▶ **Your objective**
What you need to produce is the complete listing, repeated exactly.

▶ **Data**

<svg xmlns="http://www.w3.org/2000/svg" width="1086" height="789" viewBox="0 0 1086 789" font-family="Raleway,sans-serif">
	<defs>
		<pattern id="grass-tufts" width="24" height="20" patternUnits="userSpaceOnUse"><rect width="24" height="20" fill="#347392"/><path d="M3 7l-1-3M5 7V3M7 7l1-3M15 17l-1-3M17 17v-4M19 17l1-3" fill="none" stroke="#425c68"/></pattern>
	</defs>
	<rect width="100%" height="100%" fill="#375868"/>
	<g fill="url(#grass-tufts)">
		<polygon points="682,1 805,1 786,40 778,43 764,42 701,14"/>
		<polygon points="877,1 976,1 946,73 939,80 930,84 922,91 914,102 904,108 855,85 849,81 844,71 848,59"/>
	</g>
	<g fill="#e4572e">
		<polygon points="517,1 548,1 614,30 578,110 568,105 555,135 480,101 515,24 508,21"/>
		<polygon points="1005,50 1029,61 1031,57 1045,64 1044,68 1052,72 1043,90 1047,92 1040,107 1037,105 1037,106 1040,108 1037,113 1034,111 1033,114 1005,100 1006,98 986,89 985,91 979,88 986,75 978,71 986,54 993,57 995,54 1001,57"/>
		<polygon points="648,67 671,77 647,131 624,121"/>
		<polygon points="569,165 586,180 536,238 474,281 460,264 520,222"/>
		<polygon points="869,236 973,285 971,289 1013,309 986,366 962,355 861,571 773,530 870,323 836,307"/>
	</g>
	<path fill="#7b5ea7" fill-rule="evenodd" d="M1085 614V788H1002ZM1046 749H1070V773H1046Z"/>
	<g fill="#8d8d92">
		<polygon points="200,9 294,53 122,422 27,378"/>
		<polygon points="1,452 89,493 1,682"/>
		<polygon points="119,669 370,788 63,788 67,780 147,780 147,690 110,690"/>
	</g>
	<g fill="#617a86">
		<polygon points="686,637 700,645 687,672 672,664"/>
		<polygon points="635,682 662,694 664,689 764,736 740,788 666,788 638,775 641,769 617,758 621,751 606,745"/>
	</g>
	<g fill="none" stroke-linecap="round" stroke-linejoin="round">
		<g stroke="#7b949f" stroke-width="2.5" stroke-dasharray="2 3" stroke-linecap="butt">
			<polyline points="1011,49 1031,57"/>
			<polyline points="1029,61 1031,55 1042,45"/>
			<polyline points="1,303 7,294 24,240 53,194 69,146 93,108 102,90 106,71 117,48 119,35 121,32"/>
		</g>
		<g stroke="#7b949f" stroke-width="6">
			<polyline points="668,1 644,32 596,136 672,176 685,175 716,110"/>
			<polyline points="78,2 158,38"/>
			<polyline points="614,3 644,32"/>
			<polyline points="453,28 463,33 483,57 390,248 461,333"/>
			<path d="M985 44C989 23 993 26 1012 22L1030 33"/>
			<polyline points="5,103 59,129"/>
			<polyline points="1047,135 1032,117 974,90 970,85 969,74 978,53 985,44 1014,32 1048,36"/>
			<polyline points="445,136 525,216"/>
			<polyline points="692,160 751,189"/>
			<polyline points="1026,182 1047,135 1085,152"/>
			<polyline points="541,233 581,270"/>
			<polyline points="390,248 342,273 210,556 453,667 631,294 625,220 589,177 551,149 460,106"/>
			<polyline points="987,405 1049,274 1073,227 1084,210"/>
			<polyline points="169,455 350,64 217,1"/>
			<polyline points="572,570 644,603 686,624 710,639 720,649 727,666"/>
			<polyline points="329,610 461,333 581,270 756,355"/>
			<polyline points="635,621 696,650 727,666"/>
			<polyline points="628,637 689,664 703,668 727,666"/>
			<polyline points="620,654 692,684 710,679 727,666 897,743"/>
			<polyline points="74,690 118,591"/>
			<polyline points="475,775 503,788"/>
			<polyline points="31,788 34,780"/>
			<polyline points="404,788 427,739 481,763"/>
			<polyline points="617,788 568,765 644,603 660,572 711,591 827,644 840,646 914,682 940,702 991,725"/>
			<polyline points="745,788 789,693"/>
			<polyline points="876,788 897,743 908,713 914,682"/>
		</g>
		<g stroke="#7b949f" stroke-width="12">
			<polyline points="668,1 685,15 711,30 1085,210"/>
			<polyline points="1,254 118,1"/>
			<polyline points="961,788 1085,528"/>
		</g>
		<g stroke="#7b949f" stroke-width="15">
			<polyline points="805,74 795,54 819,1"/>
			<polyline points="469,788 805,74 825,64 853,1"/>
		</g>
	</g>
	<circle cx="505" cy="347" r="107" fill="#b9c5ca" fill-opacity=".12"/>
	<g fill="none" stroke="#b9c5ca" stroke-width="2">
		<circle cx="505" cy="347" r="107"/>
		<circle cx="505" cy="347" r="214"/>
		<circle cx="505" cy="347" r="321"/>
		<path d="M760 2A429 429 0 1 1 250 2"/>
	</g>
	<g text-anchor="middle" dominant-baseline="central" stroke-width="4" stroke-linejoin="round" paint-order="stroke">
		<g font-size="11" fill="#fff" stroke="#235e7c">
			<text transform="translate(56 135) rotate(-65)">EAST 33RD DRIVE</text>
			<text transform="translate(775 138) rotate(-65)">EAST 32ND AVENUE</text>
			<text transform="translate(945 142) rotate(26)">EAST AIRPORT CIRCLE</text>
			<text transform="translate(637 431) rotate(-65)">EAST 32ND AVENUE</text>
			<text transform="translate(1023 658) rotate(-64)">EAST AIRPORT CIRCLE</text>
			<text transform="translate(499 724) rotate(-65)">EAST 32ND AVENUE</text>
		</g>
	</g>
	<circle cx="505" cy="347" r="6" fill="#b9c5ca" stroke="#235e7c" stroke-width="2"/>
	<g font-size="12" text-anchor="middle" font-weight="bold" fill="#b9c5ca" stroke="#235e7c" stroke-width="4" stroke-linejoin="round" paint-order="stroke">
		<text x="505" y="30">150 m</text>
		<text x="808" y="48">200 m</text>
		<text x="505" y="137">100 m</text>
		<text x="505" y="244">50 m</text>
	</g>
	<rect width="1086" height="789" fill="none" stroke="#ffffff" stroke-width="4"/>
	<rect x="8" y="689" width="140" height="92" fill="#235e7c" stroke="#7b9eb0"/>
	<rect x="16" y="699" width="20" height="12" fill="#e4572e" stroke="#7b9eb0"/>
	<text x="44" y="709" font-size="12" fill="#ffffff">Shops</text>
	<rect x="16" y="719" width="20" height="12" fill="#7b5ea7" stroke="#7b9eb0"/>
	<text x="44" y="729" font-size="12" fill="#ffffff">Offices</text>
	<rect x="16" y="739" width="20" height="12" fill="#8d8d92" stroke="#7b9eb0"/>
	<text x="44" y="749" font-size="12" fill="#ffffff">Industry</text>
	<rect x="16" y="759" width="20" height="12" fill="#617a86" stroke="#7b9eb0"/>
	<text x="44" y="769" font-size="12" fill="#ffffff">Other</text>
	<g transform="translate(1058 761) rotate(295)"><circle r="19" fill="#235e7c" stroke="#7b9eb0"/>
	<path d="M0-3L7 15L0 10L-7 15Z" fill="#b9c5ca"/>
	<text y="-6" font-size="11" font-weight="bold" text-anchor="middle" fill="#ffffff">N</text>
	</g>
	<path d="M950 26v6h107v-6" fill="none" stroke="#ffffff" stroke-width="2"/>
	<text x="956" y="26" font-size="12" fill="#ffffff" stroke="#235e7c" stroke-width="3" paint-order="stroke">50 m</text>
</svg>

▶ **Solution below**
<svg xmlns="http://www.w3.org/2000/svg" width="1086" height="789" viewBox="0 0 1086 789" font-family="Raleway,sans-serif">
	<defs>
		<pattern id="grass-tufts" width="24" height="20" patternUnits="userSpaceOnUse"><rect width="24" height="20" fill="#347392"/><path d="M3 7l-1-3M5 7V3M7 7l1-3M15 17l-1-3M17 17v-4M19 17l1-3" fill="none" stroke="#425c68"/></pattern>
	</defs>
	<rect width="100%" height="100%" fill="#375868"/>
	<g fill="url(#grass-tufts)">
		<polygon points="682,1 805,1 786,40 778,43 764,42 701,14"/>
		<polygon points="877,1 976,1 946,73 939,80 930,84 922,91 914,102 904,108 855,85 849,81 844,71 848,59"/>
	</g>
	<g fill="#e4572e">
		<polygon points="517,1 548,1 614,30 578,110 568,105 555,135 480,101 515,24 508,21"/>
		<polygon points="1005,50 1029,61 1031,57 1045,64 1044,68 1052,72 1043,90 1047,92 1040,107 1037,105 1037,106 1040,108 1037,113 1034,111 1033,114 1005,100 1006,98 986,89 985,91 979,88 986,75 978,71 986,54 993,57 995,54 1001,57"/>
		<polygon points="648,67 671,77 647,131 624,121"/>
		<polygon points="569,165 586,180 536,238 474,281 460,264 520,222"/>
		<polygon points="869,236 973,285 971,289 1013,309 986,366 962,355 861,571 773,530 870,323 836,307"/>
	</g>
	<path fill="#7b5ea7" fill-rule="evenodd" d="M1085 614V788H1002ZM1046 749H1070V773H1046Z"/>
	<g fill="#8d8d92">
		<polygon points="200,9 294,53 122,422 27,378"/>
		<polygon points="1,452 89,493 1,682"/>
		<polygon points="119,669 370,788 63,788 67,780 147,780 147,690 110,690"/>
	</g>
	<g fill="#617a86">
		<polygon points="686,637 700,645 687,672 672,664"/>
		<polygon points="635,682 662,694 664,689 764,736 740,788 666,788 638,775 641,769 617,758 621,751 606,745"/>
	</g>
	<g fill="none" stroke-linecap="round" stroke-linejoin="round">
		<g stroke="#7b949f" stroke-width="2.5" stroke-dasharray="2 3" stroke-linecap="butt">
			<polyline points="1011,49 1031,57"/>
			<polyline points="1029,61 1031,55 1042,45"/>
			<polyline points="1,303 7,294 24,240 53,194 69,146 93,108 102,90 106,71 117,48 119,35 121,32"/>
		</g>
		<g stroke="#7b949f" stroke-width="6">
			<polyline points="668,1 644,32 596,136 672,176 685,175 716,110"/>
			<polyline points="78,2 158,38"/>
			<polyline points="614,3 644,32"/>
			<polyline points="453,28 463,33 483,57 390,248 461,333"/>
			<path d="M985 44C989 23 993 26 1012 22L1030 33"/>
			<polyline points="5,103 59,129"/>
			<polyline points="1047,135 1032,117 974,90 970,85 969,74 978,53 985,44 1014,32 1048,36"/>
			<polyline points="445,136 525,216"/>
			<polyline points="692,160 751,189"/>
			<polyline points="1026,182 1047,135 1085,152"/>
			<polyline points="541,233 581,270"/>
			<polyline points="390,248 342,273 210,556 453,667 631,294 625,220 589,177 551,149 460,106"/>
			<polyline points="987,405 1049,274 1073,227 1084,210"/>
			<polyline points="169,455 350,64 217,1"/>
			<polyline points="572,570 644,603 686,624 710,639 720,649 727,666"/>
			<polyline points="329,610 461,333 581,270 756,355"/>
			<polyline points="635,621 696,650 727,666"/>
			<polyline points="628,637 689,664 703,668 727,666"/>
			<polyline points="620,654 692,684 710,679 727,666 897,743"/>
			<polyline points="74,690 118,591"/>
			<polyline points="475,775 503,788"/>
			<polyline points="31,788 34,780"/>
			<polyline points="404,788 427,739 481,763"/>
			<polyline points="617,788 568,765 644,603 660,572 711,591 827,644 840,646 914,682 940,702 991,725"/>
			<polyline points="745,788 789,693"/>
			<polyline points="876,788 897,743 908,713 914,682"/>
		</g>
		<g stroke="#7b949f" stroke-width="12">
			<polyline points="668,1 685,15 711,30 1085,210"/>
			<polyline points="1,254 118,1"/>
			<polyline points="961,788 1085,528"/>
		</g>
		<g stroke="#7b949f" stroke-width="15">
			<polyline points="805,74 795,54 819,1"/>
			<polyline points="469,788 805,74 825,64 853,1"/>
		</g>
	</g>
	<circle cx="505" cy="347" r="107" fill="#b9c5ca" fill-opacity=".12"/>
	<g fill="none" stroke="#b9c5ca" stroke-width="2">
		<circle cx="505" cy="347" r="107"/>
		<circle cx="505" cy="347" r="214"/>
		<circle cx="505" cy="347" r="321"/>
		<path d="M760 2A429 429 0 1 1 250 2"/>
	</g>
	<g text-anchor="middle" dominant-baseline="central" stroke-width="4" stroke-linejoin="round" paint-order="stroke">
		<g font-size="11" fill="#fff" stroke="#235e7c">
			<text transform="translate(56 135) rotate(-65)">EAST 33RD DRIVE</text>
			<text transform="translate(775 138) rotate(-65)">EAST 32ND AVENUE</text>
			<text transform="translate(945 142) rotate(26)">EAST AIRPORT CIRCLE</text>
			<text transform="translate(637 431) rotate(-65)">EAST 32ND AVENUE</text>
			<text transform="translate(1023 658) rotate(-64)">EAST AIRPORT CIRCLE</text>
			<text transform="translate(499 724) rotate(-65)">EAST 32ND AVENUE</text>
		</g>
	</g>
	<circle cx="505" cy="347" r="6" fill="#b9c5ca" stroke="#235e7c" stroke-width="2"/>
	<g font-size="12" text-anchor="middle" font-weight="bold" fill="#b9c5ca" stroke="#235e7c" stroke-width="4" stroke-linejoin="round" paint-order="stroke">
		<text x="505" y="30">150 m</text>
		<text x="808" y="48">200 m</text>
		<text x="505" y="137">100 m</text>
		<text x="505" y="244">50 m</text>
	</g>
	<rect width="1086" height="789" fill="none" stroke="#ffffff" stroke-width="4"/>
	<rect x="8" y="689" width="140" height="92" fill="#235e7c" stroke="#7b9eb0"/>
	<rect x="16" y="699" width="20" height="12" fill="#e4572e" stroke="#7b9eb0"/>
	<text x="44" y="709" font-size="12" fill="#ffffff">Shops</text>
	<rect x="16" y="719" width="20" height="12" fill="#7b5ea7" stroke="#7b9eb0"/>
	<text x="44" y="729" font-size="12" fill="#ffffff">Offices</text>
	<rect x="16" y="739" width="20" height="12" fill="#8d8d92" stroke="#7b9eb0"/>
	<text x="44" y="749" font-size="12" fill="#ffffff">Industry</text>
	<rect x="16" y="759" width="20" height="12" fill="#617a86" stroke="#7b9eb0"/>
	<text x="44" y="769" font-size="12" fill="#ffffff">Other</text>
	<g transform="translate(1058 761) rotate(295)"><circle r="19" fill="#235e7c" stroke="#7b9eb0"/>
	<path d="M0-3L7 15L0 10L-7 15Z" fill="#b9c5ca"/>
	<text y="-6" font-size="11" font-weight="bold" text-anchor="middle" fill="#ffffff">N</text>
	</g>
	<path d="M950 26v6h107v-6" fill="none" stroke="#ffffff" stroke-width="2"/>
	<text x="956" y="26" font-size="12" fill="#ffffff" stroke="#235e7c" stroke-width="3" paint-order="stroke">50 m</text>
</svg>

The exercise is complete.